Retailers relaxing their quality standards and starting selling more “wonky vegetables” are among the recommendations MPs have made to cut back on the massive amounts of food waste in the UK every year.
A report by the Environment, Food and Rural Affairs committee (EFRA) said more than 10m tonnes of food is thrown away in British households every year and that 60% of the waste could be avoided.
The government should consider forcing food businesses and retailers to separate food waste for collection, starting off by applying new rules to businesses that produce more than 50kg of food waste per week and then applying these to smaller businesses.
Retailers were told that not enough is being done to redistribute surplus food.
“We welcome the will shown by retailers to redistribute surplus food. However... there is a huge amount of surplus food that is currently not being redistributed,” said the report.
Manufacturers were failing to sign up to voluntary waste reduction targets set by the Courtauld Commitment and MPs called for more enforcement measures to be taken by the government.
The report said in the hospitality industry 30% of waste was made up of food thrown away from customers’ plates, and the three most discarded items were chips, bread rolls and coleslaw. The equivalent of one in six meals served in the UK is wasted, it has been estimated.
Tesco was praised for publishing food waste data from across its supply chain, while Sainsbury’s was said to be moving in the right direction, although needing more transparency.

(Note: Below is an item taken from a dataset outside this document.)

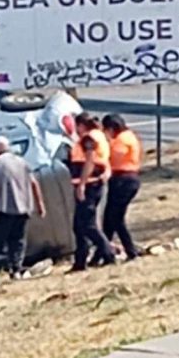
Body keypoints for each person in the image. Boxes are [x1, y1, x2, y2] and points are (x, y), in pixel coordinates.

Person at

However, the committee added: “The fact that no other retailers have followed their lead shows that a voluntary approach is inadequate.
“We recommend that the incoming government requires food businesses over a particular size to publicly report data on food waste. This would create much more transparency.”
And while WRAP (Waste & Resources Action Programme) was achieving good results, funding for the charity had been cut by Defra over recent years.
MPs urged the government to provide the charity with sufficient funding alongside investment from other sources so that it would have resources to maintain its food waste reduction programmes.
And retailers were urged to work with WRAP to develop a consistent method of reporting on waste reduction.
The committee recommended that the government continues the review looking at whether there is a need for “best before” dates on food with WRAP and the Food Standards Agency with a view to issuing guidance to industry by the end of 2017.